Build the Changing Table Box

The changing table box will have four sides and a plywood and metal bottom. The frame dimensions will match those used for cutouts in the wall. So, if the hole you cut in the wall is 14" tall, cut the frame to 14".

Cut 1"x6" pine to length on the chop saw. For finished corners, cut the ends at 45 degrees. You should have two long and two short pieces.

Using a table saw, set the blade height at a 1/4". Rip a 1/4" dado 1/2" from the bottom, along the length of the box pieces. (The guard on the table saw must be removed to make the cut. Be sure to replace the guard prior to using the saw again.) This dado is for the base of the box to slide into.

Glue and nail three sides of the box together, one long piece and two short. Make sure the dado grooves line up and that the corners join properly.

Cut a piece of sheet metal about 1/4" larger on all sides than the inside dimension of the box. Cut a piece of 1/8" plywood to match. Glue the metal and plywood together and slide the two into the dado with the metal facing up.

Place the last side of the box on and nail. Lay the box flat and use a router with a 1/4" roundover bit, to router the inside and outside edges of the box.

Step 5

Build the Frame

Use the assembled box to determine the dimensions for the frame. There needs to be 1/4" between the box and the frame on all sides so there won't be friction when the table is folded down.

Cut the 1"x4" and 1"x2" to length on the chop saw. Again, use 45 degree miter cuts for these.

Lay the 1"x4" down on the flat side and assemble it with glue and nails.

Turn the 1"x2" on the short edge so it stands up and assemble it with glue and nails.

With the two frames assembled, now connect them. Lay the 1"x2" frame on the table and set the other frame on top, so that the inside edges align. Glue and nail the two together. Sand, prime and paint the frame and the box.

Step 6

Attach the Frame With Piano Hinges

Place the box and frame on a table and align the edges. Use the screws that came with the hinge to secure it.

Pro Tip

The piano hinge is strong enough to hold a baby, but the changing table will also be outfitted with a sturdy chain for extra support.

Step 7

Install the Changing Table

Set the table on the wall over the wall insert.
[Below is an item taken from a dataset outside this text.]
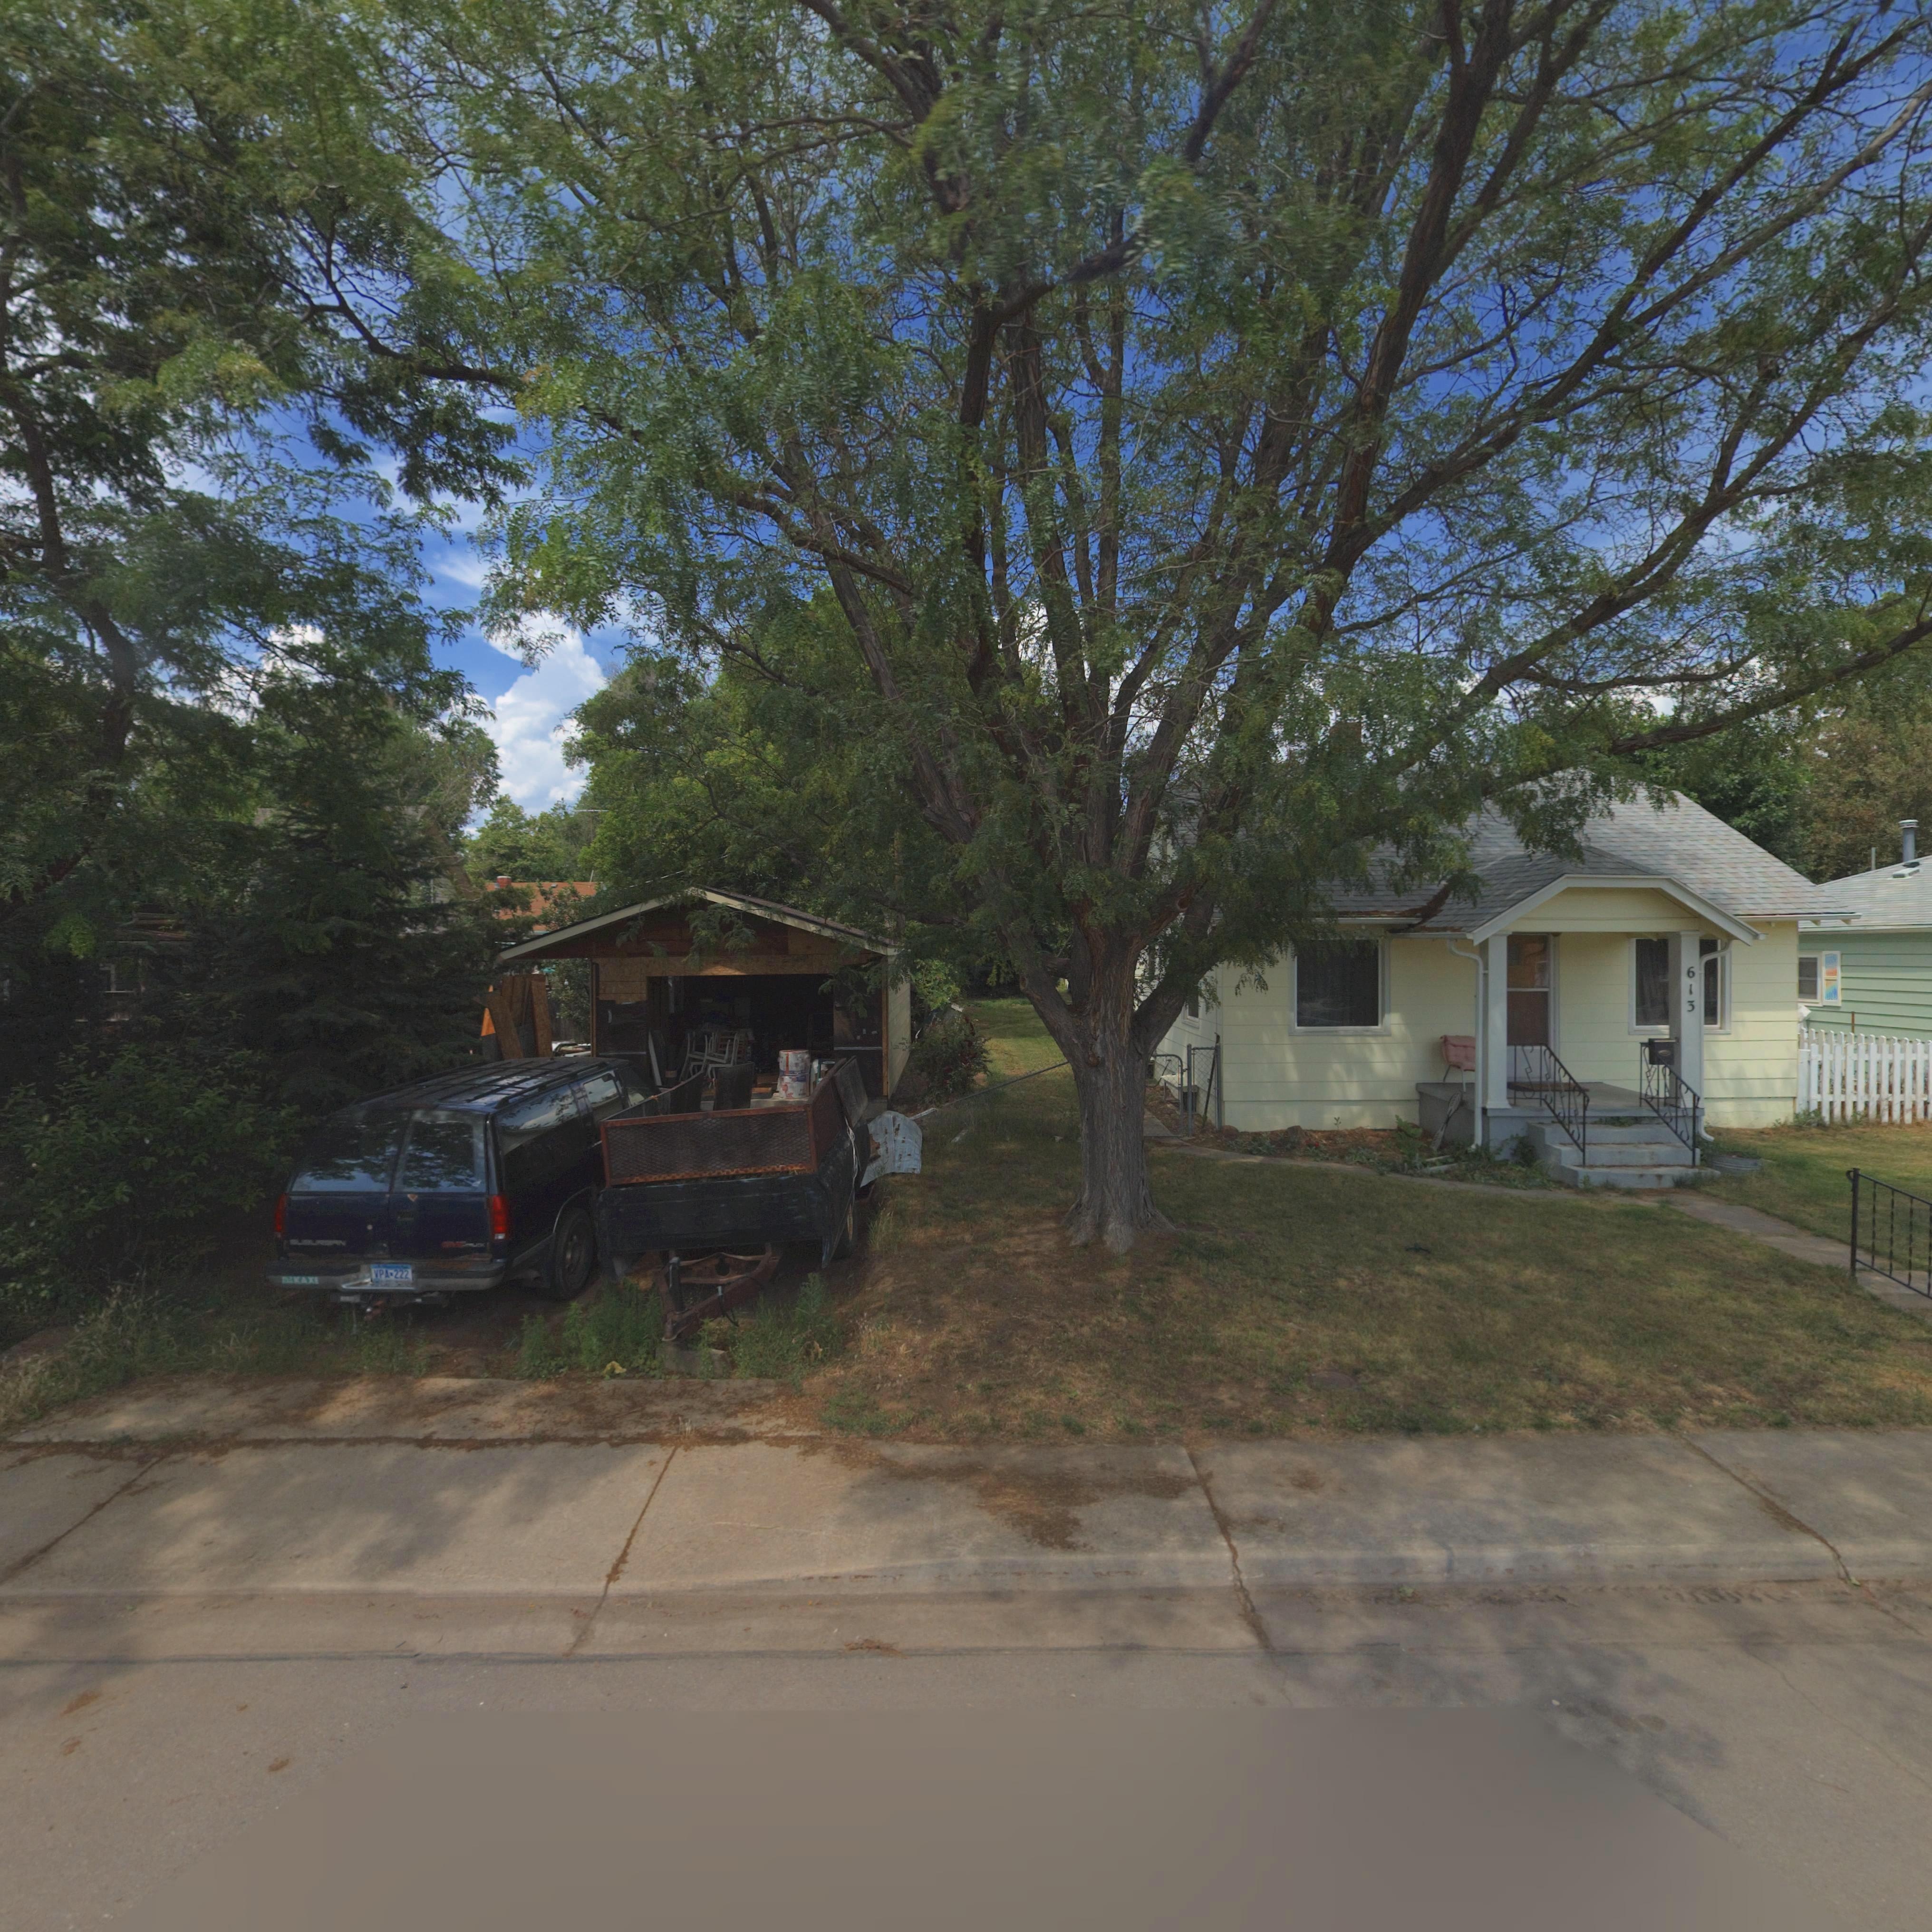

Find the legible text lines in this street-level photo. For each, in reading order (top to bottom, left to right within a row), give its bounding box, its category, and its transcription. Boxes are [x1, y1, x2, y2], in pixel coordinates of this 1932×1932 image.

[1686, 966, 1695, 1013] StreetNumber: 613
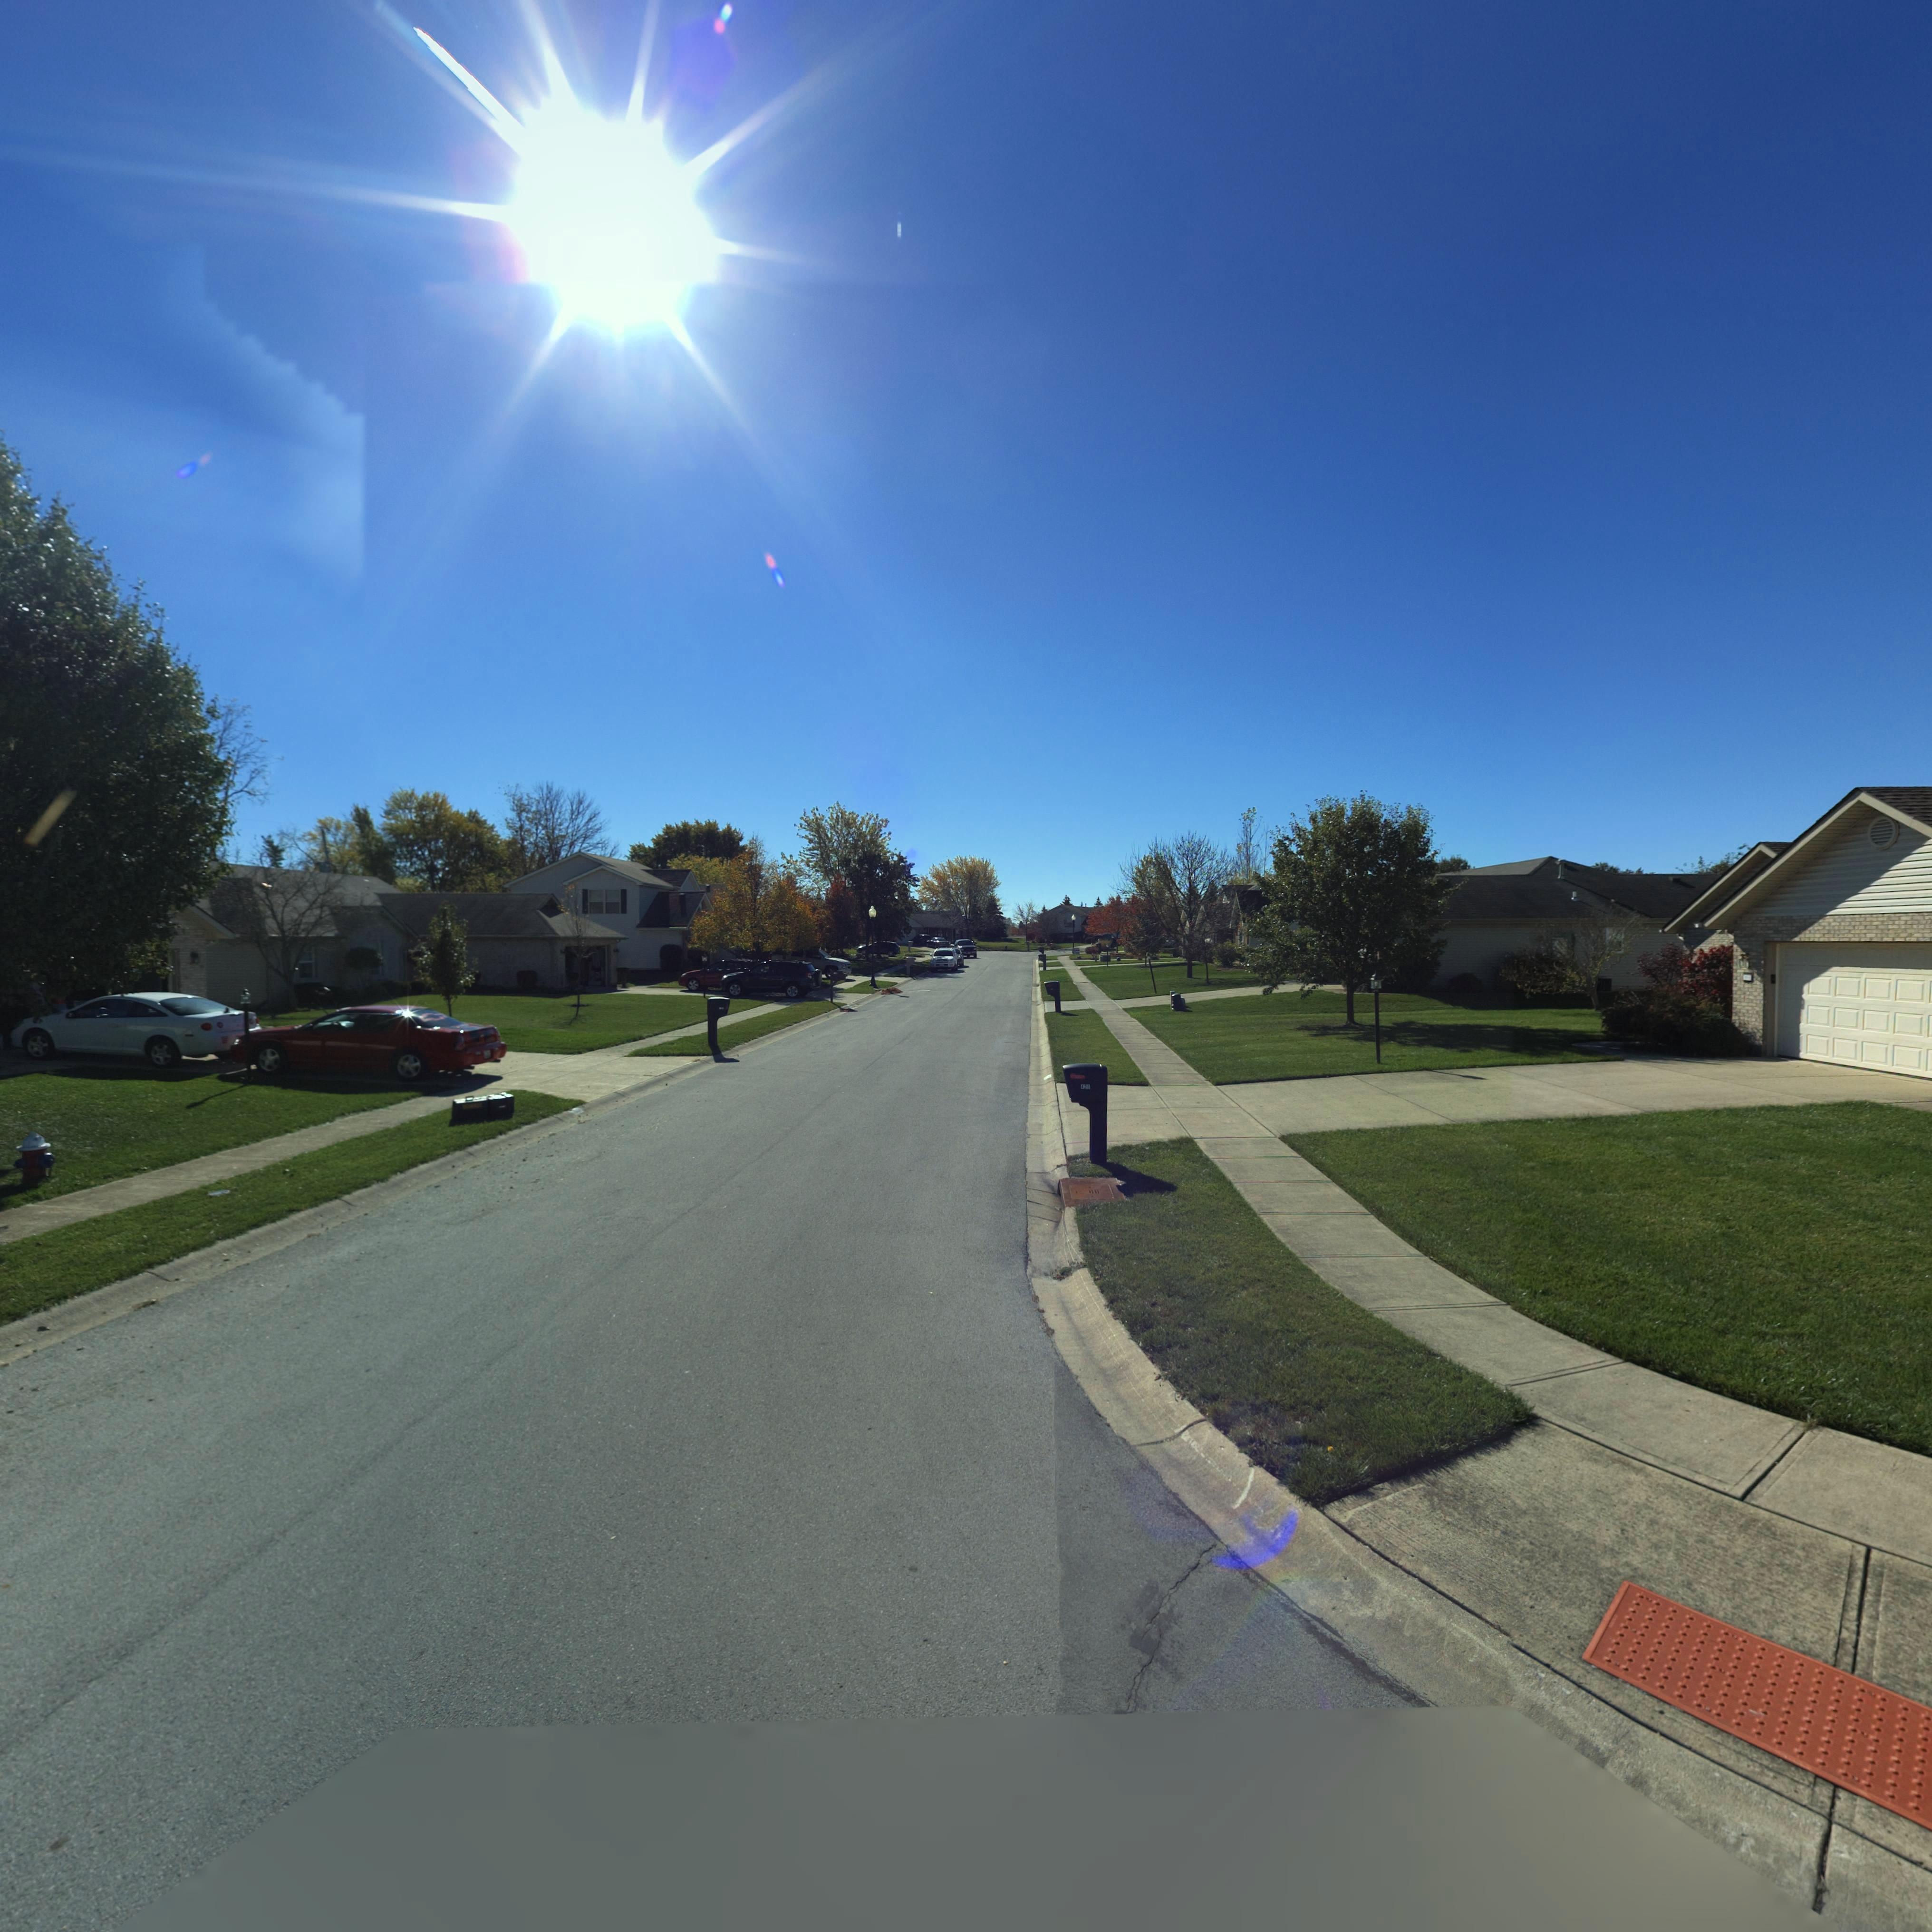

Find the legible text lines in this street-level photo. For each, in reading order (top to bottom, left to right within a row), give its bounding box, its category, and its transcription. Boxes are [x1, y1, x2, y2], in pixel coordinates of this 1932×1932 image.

[1081, 1084, 1090, 1089] StreetNumber: 421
It should already be level because the wall insert is level.

Pre-drill through the outer frame, into the studs at the left, right and center.

Drive 3" drywall screws into pre-drilled holes.

Cover the screws and outer frame with decorative trim.

Pro Tip

It is best to use a countersink bit to pre-drill for the screws so they drive flush to the frame.

Step 8

Secure the Folding Box

Pre-drill holes for bolts through each side of the folded down box.

Do this approximately 4" from the front edge.

Hook the chain on the bolt and secure it with a washer and a nut.

On the wall, twist an angled hook through the left and right sides of the wall insert and into the stud.

Cut the chain to length with small bolt cutters and place it on the hook.

Step 9

Install a Knob

To keep the table up against the wall, use a kitchen cabinet knob with a long screw.

In the center on the top of the frame, drill down through the frame on the wall and slightly into the top of the box of the changing table.

Using a larger drill bit, increase the size of the hole in the box, only make the hole 1/2" deep.

Push the screw up through the bottom of the hole in the frame and thread the knob on the end.

To lock the unit, hold the table firmly against the wall and press down on the knob. The end of the screw will slide right into the larger hole in the box.

Step 10

Add Accessory Panels

Dry Erase Panel

Measure the bottom of the folded up box. Cut masonite dry-erase panel to size using a circular saw.

Attach vinyl trim to the edge of the board with super glue.

Flip the panel over and use the super glue to stick magnets to the back.

Cork Board Panel

Cut masonite to size and use it as a template to trim the cork panels.

With a utility knife and straight edge, cut the cork.

Spray contact adhesive on the back of the cork and the masonite panel.

When the glue is tacky to the touch, set the panels in place.

Flip the panel over and use the super glue to stick magnets to the back.

Pro Tip

Use strong magnets and space them evenly to ensure the panel will stick to the sheet metal.